Methods: A retrospective analysis of antibiotic susceptibility profiles was performed for all intraoperative, periprosthetic samples from patients with PJI, fracture-related infection and post-rotator cuff repair sent routinely to Lancet Laboratories in Cape Town from January 2022 to May 2024. Only sample sets where C. acnes was isolated on two or more samples were analysed. One organism for each set of samples was used for the phylogenetic analysis. Single Locus Sequence Typing (SLST) was used to perform phylotyping on the viable C. acnes isolates.

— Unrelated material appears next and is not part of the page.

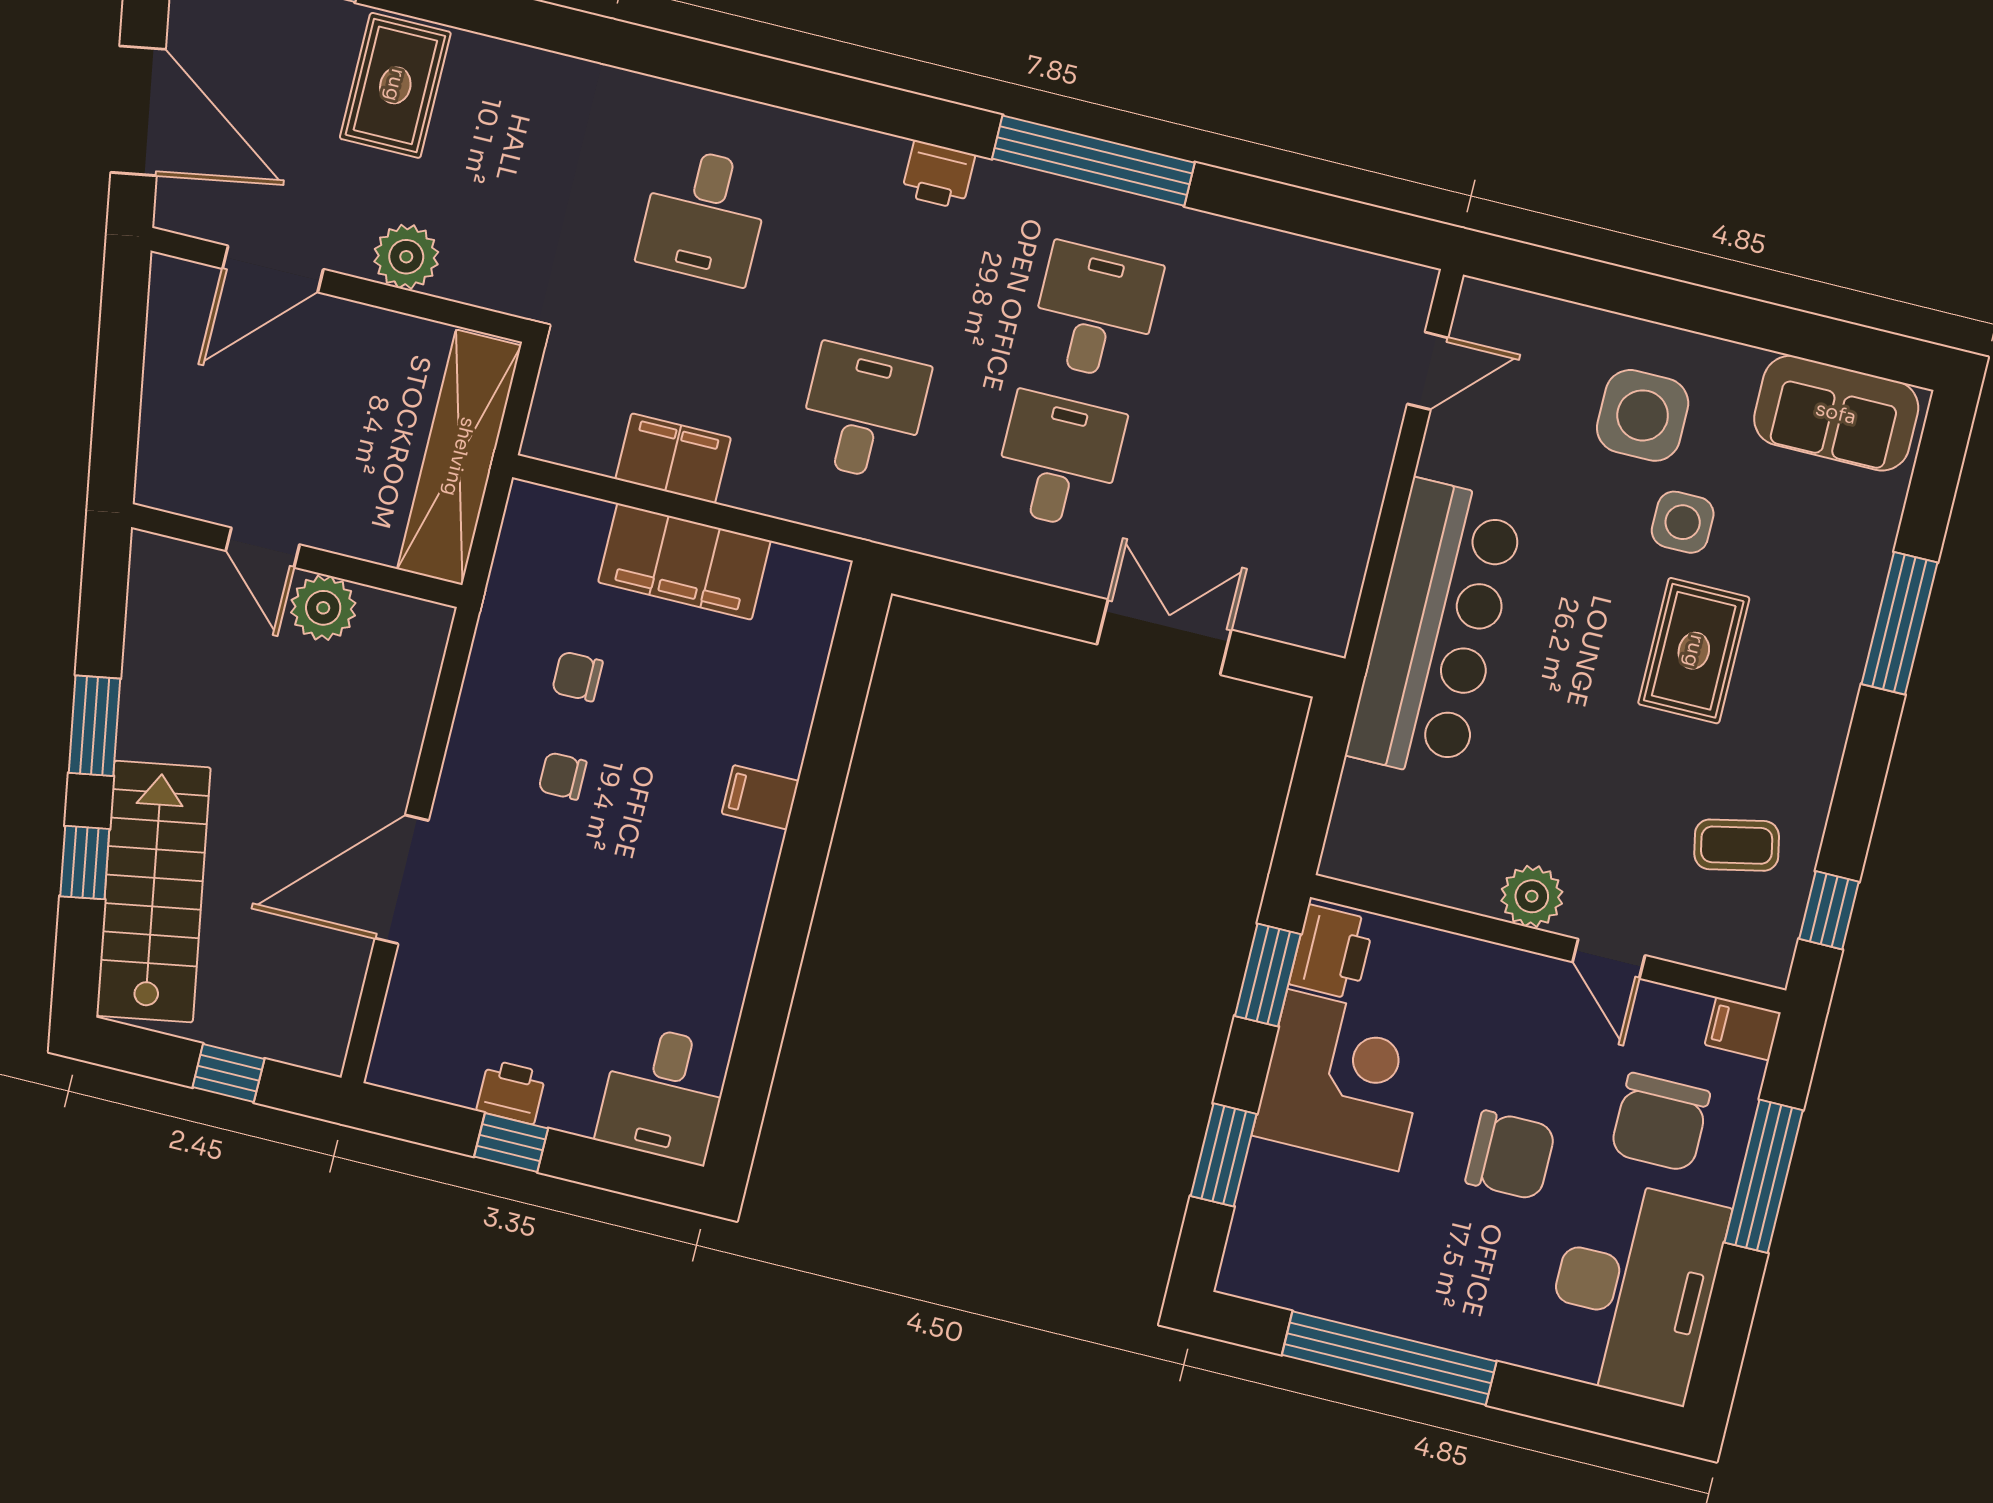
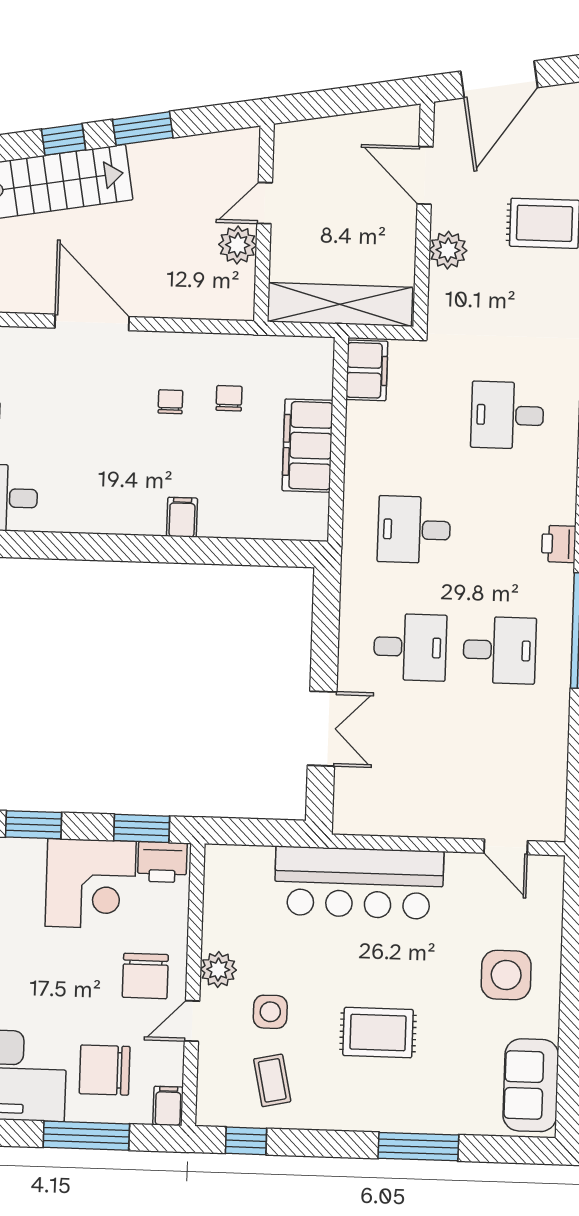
desk: (863, 413) -> (414, 530), turned 180
filing cabinet: (673, 458) -> (367, 370), moved
side table: (1683, 522) -> (270, 1012), moved
chair: (1510, 1155) -> (145, 976), moved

Results: Thirty-one C. acnes isolates (one per set of samples) were identified. There was 100% (31/31) susceptibility to vancomycin, piperacillin-tazobactam, and penicillin; 81% (25/31) susceptibility to meropenem; and 87% (27/31) susceptibility to clindamycin. Of the 12 typed strains, all showed a high degree of genetic similarity.
Conclusion: These data show 100% susceptibility to the intravenous agents vancomycin, penicillin and piperacillin-tazobactam, and a high degree of susceptibility to clindamycin, which can be taken orally. This finding indicates that local susceptibility data is essential in guiding treatment strategies for South African populations. The local phylogeny indicates that strains share a common evolutionary history.